SCARBOROUGH'S STAR DISC - Maybe the largest in Europe.
photo by Ian Atkinson, August 2016

Can you recognise the asterism of 'The Plough" in the foreground?


 The disk, constructed on the site of the South Bay Pool, contains, as fibre optic terminals, the 42 brightest circumpolar stars (stars which never set) as seen from Scarborough. It also marks the positions of the sunrise points over the North Sea for various dates in the year.


 The idea for this stage in the development of the South Bay Pool was instigated by "Create", an arts and cultural agency, specialising in the setting up of temporary works of art and events. Also involved, in the ongoing project is the Scarborough Urban Renaissance of Public Space Group working in conjunction with Scarborough Borough Council. Funding was provided by "Yorkshire Forward" and the Borough Council. Because of my, and the Scarborough Astronomical Society's extensive involvement in the preparatory work for this enterprise, it was rather nice that the educational "illumination" became operational within a month of the 30th. birthday of Scarborough & Ryedale Astronomical Society! 


 Before you is probably the largest star disk of its kind in the United Kingdom. The 42 stars, which glow at night as fibre optic light points, show the brightest stars always visible in the northern sky above Scarborough’s distinctive headland, with the Pole Star almost at the centre. You will recognise the seven stars of  “The Plough”, or “Big Dipper”, perhaps the most well known pattern of stars in the northern hemisphere. Also you will see the “W” shape of Cassiopeia, a vain queen who featured in a famous story of Greek mythology, together with her husband, King Cepheus of Ethiopia.  Can you also spot the “Little Bear” with the Pole Star at the tip of his tail, and Draco the Dragon snaking around between the Plough and the “Little Dipper”, another name for the little Bear?

The brightest star on the disk is Capella, the little she-goat, in the arms of Auriga, the Charioteer. This star, the sixth brightest in the entire sky, may be seen low in the north during summer nights, but almost overhead at midnight in midwinter.

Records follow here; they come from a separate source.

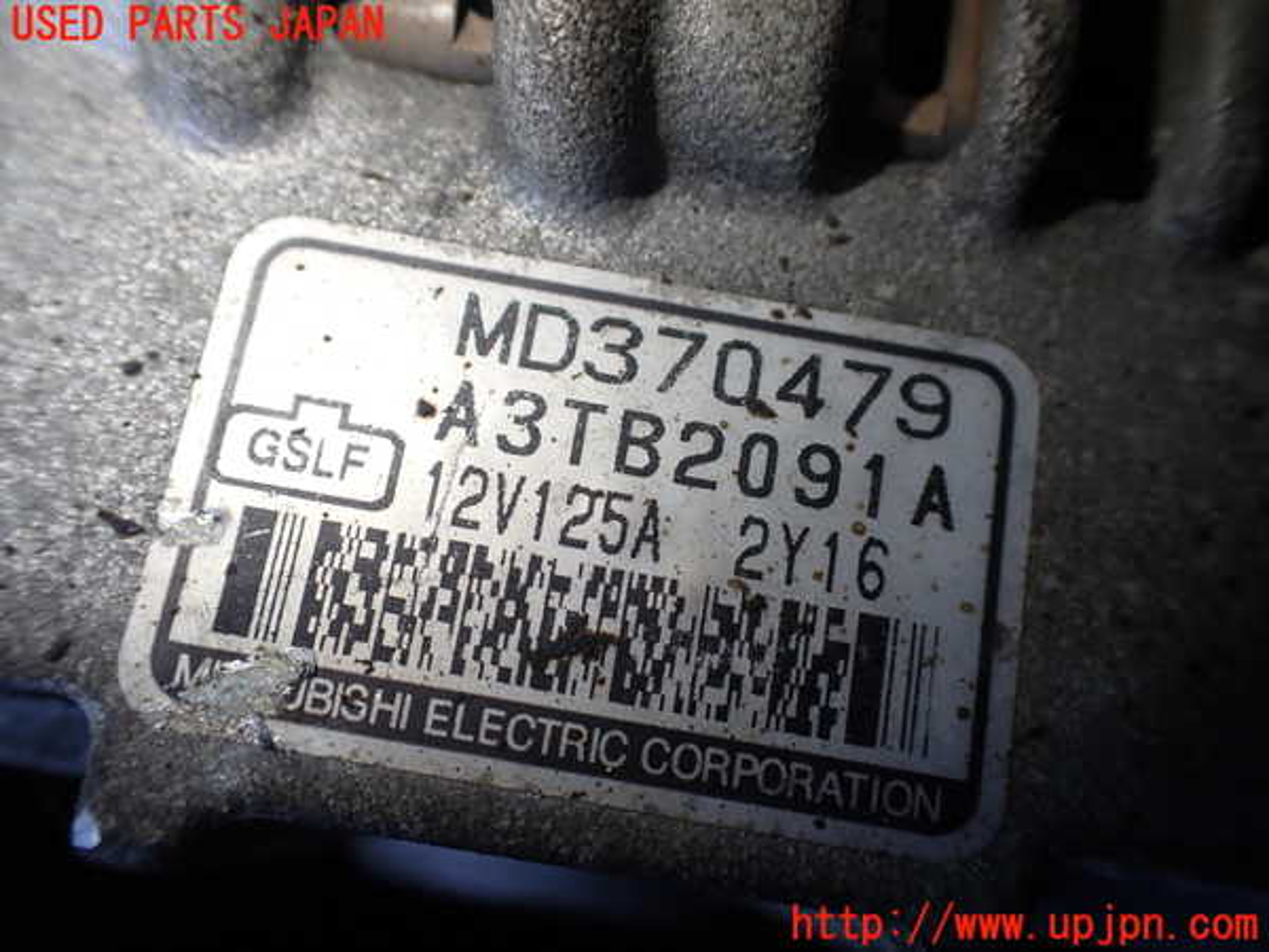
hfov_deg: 60.0
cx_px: 634
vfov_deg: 46.8
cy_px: 476
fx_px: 1100
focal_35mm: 30
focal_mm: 5.4
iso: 100
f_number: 2.3
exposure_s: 1/200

 If you stand at the very centre of the disk, where all the lines converge, your exact geographical location on the earth’s surface is:

LATITUDE: 54 degrees, 16 minutes, 15.4 seconds NORTH of the Equator

LONGITUDE: 00 degrees, 23 minutes, 36.8 seconds WEST of the Greenwich Meridian, and from here, notice how True North is exactly in line with the tower of St Mary’s Church!

 From the disk’s centre the positions of Sunrise over the sea at various dates can be seen. The dates are marked on the inner wave-wall seat.


 Please note that all the times mentioned in this description are G.M.T. so please remember to add 1 hour when Summer Time is in force!

 The stars you see before you are in the positions they occupy in the northern sky at astronomical midnight on June 21st each year. Stand on the June 21st date mark and imagine the entire disk placed in the sky above St Mary’s Church so that the far end of the disk is overhead and the edge nearest to you almost touching the headland. This is how to use the disk.

 As the earth continues on its orbit around the sun so the position of the northern stars seem to change.  If you stand on any of the other dates and look at the star disk, you will see the different appearance of the northern sky at midnight on that particular date. Remember though, you will still have to face towards the north, and St Mary’s Church, in order to see the stars in their new position in the sky!

 As the earth rotates on its axis, so the stars seem to turn around the pole as the night progresses, and the star disk can also show you the different appearances of the northern stars during the course of a single night. Here’s how:

 Suppose it is June 21st and you want to see how the northern sky looks two hours earlier, at 10 pm. Each of the converging lines on the chart represents 2 hours of time, so if you stand at the edge of the line labelled “21st May” the view across the disk shows you the appearance of the stars two hours earlier. Similarly, if you want to see how the stars are positioned two hours later, at 2 am on June 21st, stand on the edge of the line marked 21st July. This method can be used for any date you require.


Notice how the N-S line of longitude points to the tower of St Mary's Church. in the distance.